#### JOB
Report each line in the records below that contains the string "start". Case counts.

#### INFORMATION SUPPLIED
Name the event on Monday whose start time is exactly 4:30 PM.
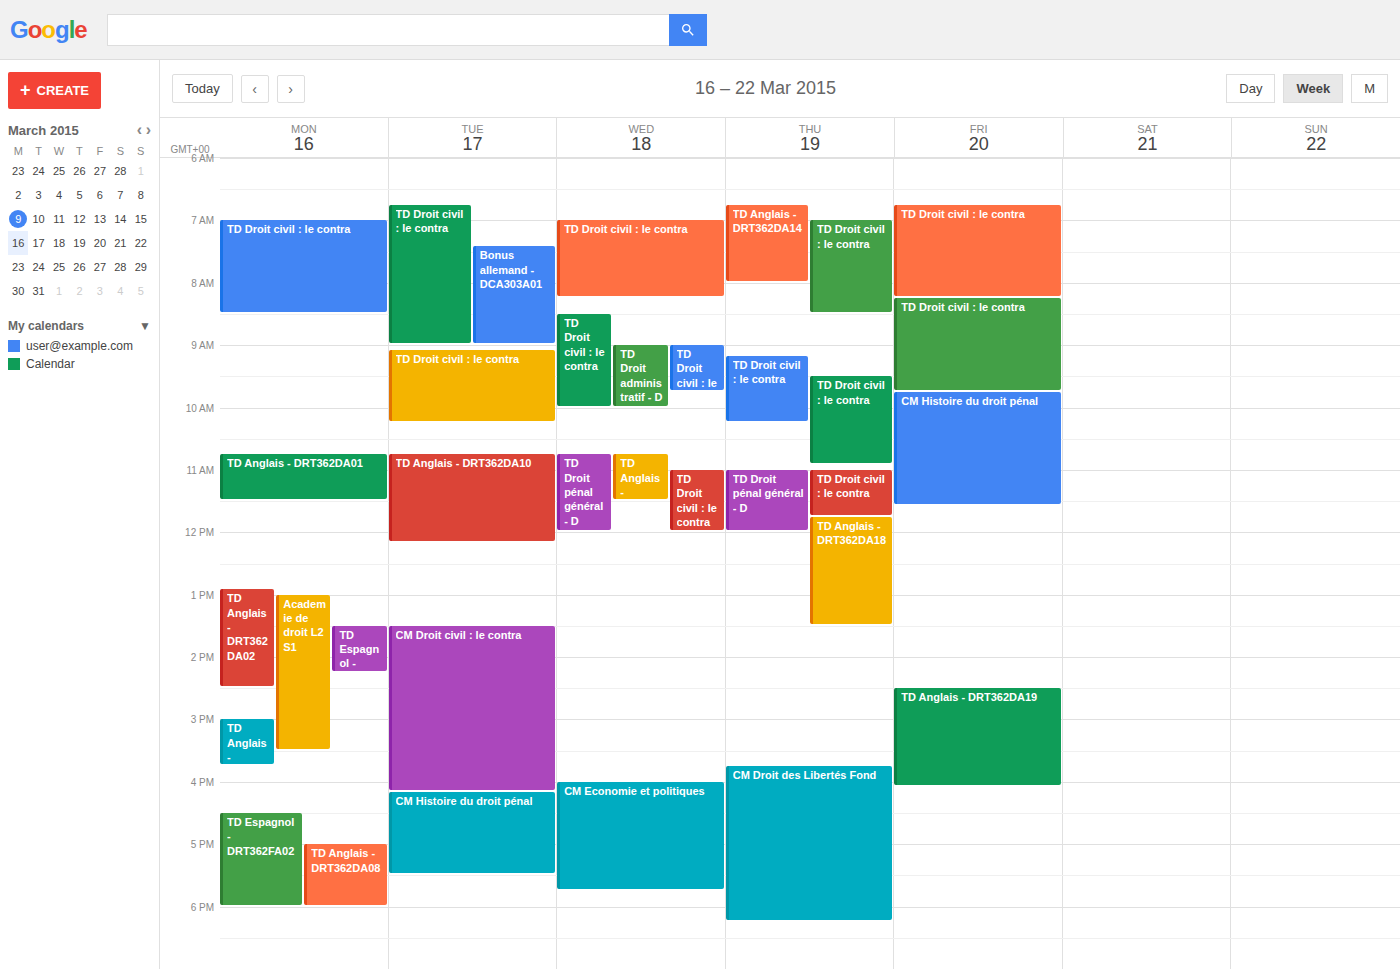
* * *
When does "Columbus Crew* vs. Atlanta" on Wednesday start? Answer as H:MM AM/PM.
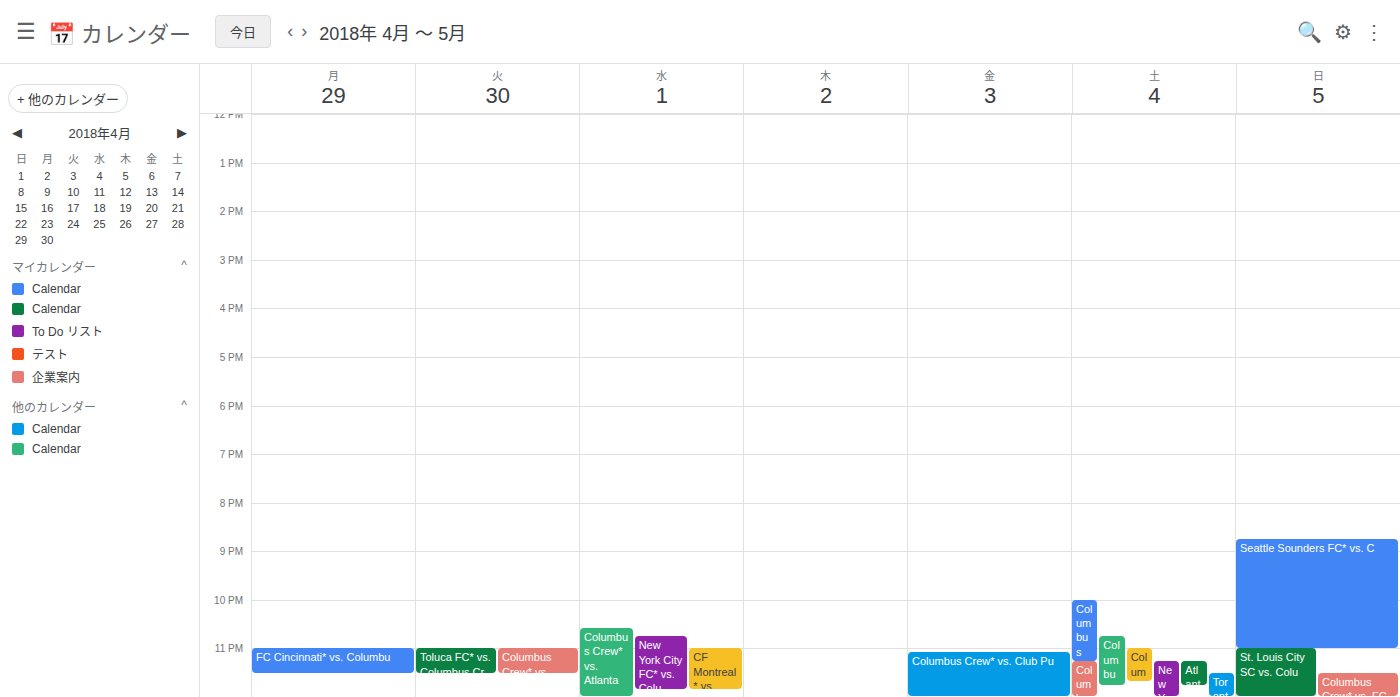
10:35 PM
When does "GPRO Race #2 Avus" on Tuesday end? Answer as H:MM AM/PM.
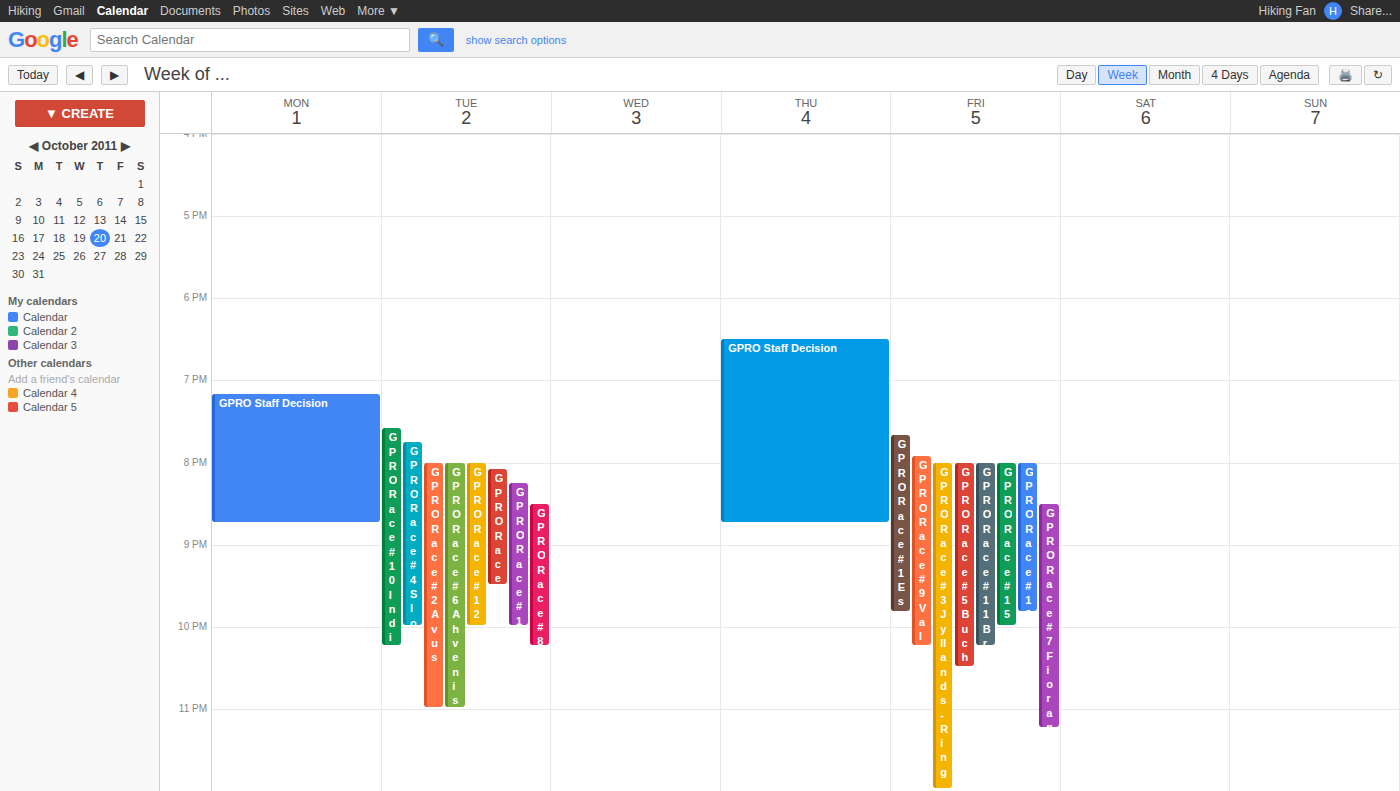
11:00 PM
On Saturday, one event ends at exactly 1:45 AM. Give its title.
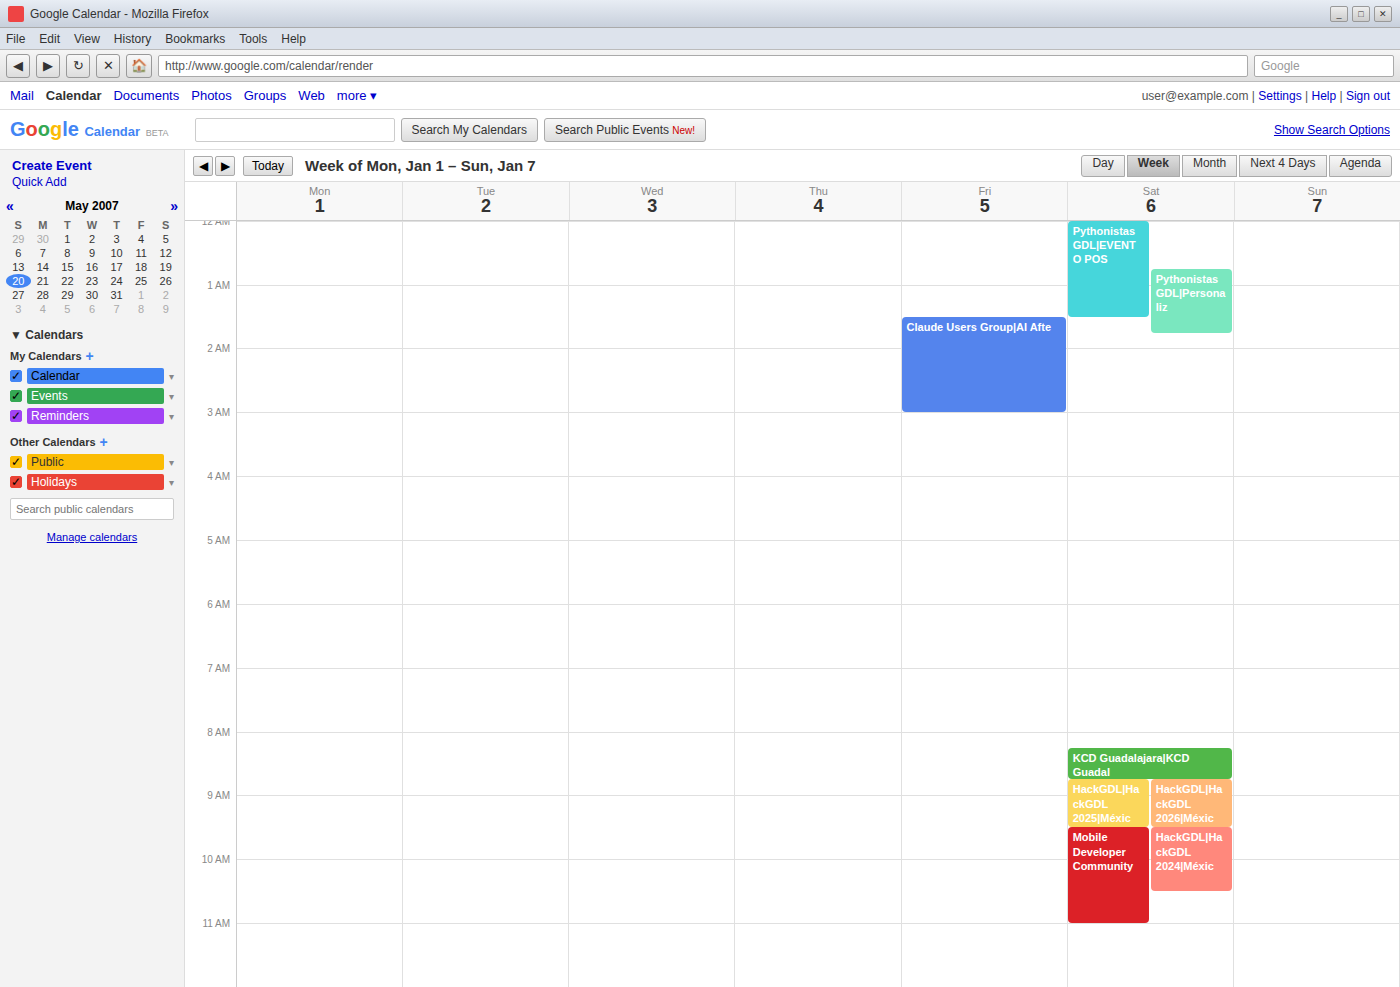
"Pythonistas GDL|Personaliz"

#### OUTPUT OF THE TASK
Name the event on Monday whose start time is exactly 4:30 PM.
When does "Columbus Crew* vs. Atlanta" on Wednesday start? Answer as H:MM AM/PM.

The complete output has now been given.